Social connection is critical to well-being, yet how the brain reflects our attachment to other people remains largely unknown. We combined univariate and multivariate brain imaging analyses to assess whether and how the brain organizes representations of others based on how connected they are to our own identity. During an fMRI scan, female and male human participants (N=43) completed a self- and other-reflection task for 16 targets: the self, five close others, five acquaintances, and five celebrities. In addition, they reported their subjective closeness to each target and their own trait loneliness. We examined neural responses to the self and others in a brain region that has been associated with self-representation (medial prefrontal cortex; MPFC) and across the whole brain. The structure of self-other representation in the MPFC and across the social brain appeared to cluster targets into three social categories: the self, social network members (including close others and acquaintances), and celebrities. Moreover, both univariate activation in MPFC and multivariate self-other similarity in MPFC and across the social brain increased with subjective self-other closeness ratings. Critically, participants who were less socially connected (i.e. lonelier) showed altered self-other mapping in social brain regions. Most notably, in MPFC, loneliness was associated with reduced representational similarity between the self and others.
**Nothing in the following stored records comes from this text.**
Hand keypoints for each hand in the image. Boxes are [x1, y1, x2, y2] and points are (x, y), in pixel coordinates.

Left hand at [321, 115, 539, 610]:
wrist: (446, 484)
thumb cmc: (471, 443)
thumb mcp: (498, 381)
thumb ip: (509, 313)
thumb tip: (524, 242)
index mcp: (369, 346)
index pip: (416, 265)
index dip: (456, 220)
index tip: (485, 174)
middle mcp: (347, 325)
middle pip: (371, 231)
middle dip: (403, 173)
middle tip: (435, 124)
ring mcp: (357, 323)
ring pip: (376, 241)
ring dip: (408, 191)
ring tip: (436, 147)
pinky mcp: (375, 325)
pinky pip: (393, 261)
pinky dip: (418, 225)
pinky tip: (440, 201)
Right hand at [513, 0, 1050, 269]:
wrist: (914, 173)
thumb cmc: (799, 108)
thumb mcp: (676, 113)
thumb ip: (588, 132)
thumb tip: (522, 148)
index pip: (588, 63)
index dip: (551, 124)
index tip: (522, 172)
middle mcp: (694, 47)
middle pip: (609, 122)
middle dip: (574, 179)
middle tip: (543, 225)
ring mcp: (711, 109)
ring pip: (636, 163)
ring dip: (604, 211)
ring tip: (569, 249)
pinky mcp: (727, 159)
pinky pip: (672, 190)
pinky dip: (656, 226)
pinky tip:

The social brain apparently maintains information about broad social categories as well as closeness to the self. Moreover, these results point to the possibility that feelings of chronic social disconnection may be mirrored by a ‘lonelier’ neural self-representation.

Significance Statement

Social connection is critical to well-being, yet how the brain reflects our attachment to people remains unclear. We found that the social brain stratifies neural representations of people based on our subjective connection to them, separately clustering people who are and are not in our social network. Moreover, the people we feel closest to are represented most closely to ourselves. Finally, lonelier individuals also appeared to have a ‘lonelier’ neural self-representation in the MPFC, as loneliness attenuated the closeness between self and other neural representations in this region. The social brain appears to map our interpersonal ties, and alterations in this map may help explain why lonely individuals endorse statements such as ‘people are around me but not with me.’